##### Data extracts
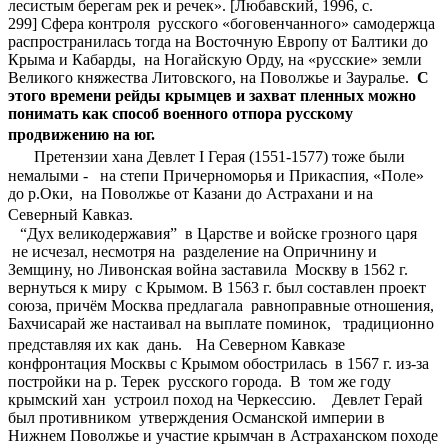
лесистым берегам рек и речек». [Любавский, 1996, с.
299] Сфера контроля русского «боговенчанного» самодержца
распространилась тогда на Восточную Европу от Балтики до
Крыма и Кабарды, на Ногайскую Орду, на «русские» земли
Великого княжества Литовского, на Поволжье и Зауралье.
С
этого времени
рейды крымцев и захват пленных можно
понимать как способ военного отпора русскому
продвижению на юг.
Претензии хана Девлет I Герая (1551-1577) тоже были
немалыми - на степи Причерноморья и Прикаспия, «Поле»
до р.Оки, на Поволжье от Казани до Астрахани и на
Северный Кавказ.
“Дух великодержавия” в Царстве и войске грозного царя
не исчезал, несмотря на разделение на Опричнину и
Земщину, но Ливонская война заставила Москву в 1562 г.
вернуться к миру с Крымом. В 1563 г. был составлен проект
союза, причём Москва предлагала равноправные отношения,
Бахчисарай же настаивал на выплате поминок, традиционно
представляя их как дань. На Северном Кавказе
конфронтация Москвы с Крымом обострилась в 1567 г. из-за
постройки на р. Терек русского города. В том же году
крымский хан устроил поход на Черкессию. Девлет Герай
был противником утверждения Османской империи в
Нижнем Поволжье и участие крымчан в Астраханском походе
##########
Your objective:
Quote everything from the start of the items down to the line containing "Северный Кавказ.", with both ends included. Leave the pictures out of your answer.

Response area:
лесистым берегам рек и речек». [Любавский, 1996, с.
299] Сфера контроля русского «боговенчанного» самодержца
распространилась тогда на Восточную Европу от Балтики до
Крыма и Кабарды, на Ногайскую Орду, на «русские» земли
Великого княжества Литовского, на Поволжье и Зауралье.
С
этого времени
рейды крымцев и захват пленных можно
понимать как способ военного отпора русскому
продвижению на юг.
Претензии хана Девлет I Герая (1551-1577) тоже были
немалыми - на степи Причерноморья и Прикаспия, «Поле»
до р.Оки, на Поволжье от Казани до Астрахани и на
Северный Кавказ.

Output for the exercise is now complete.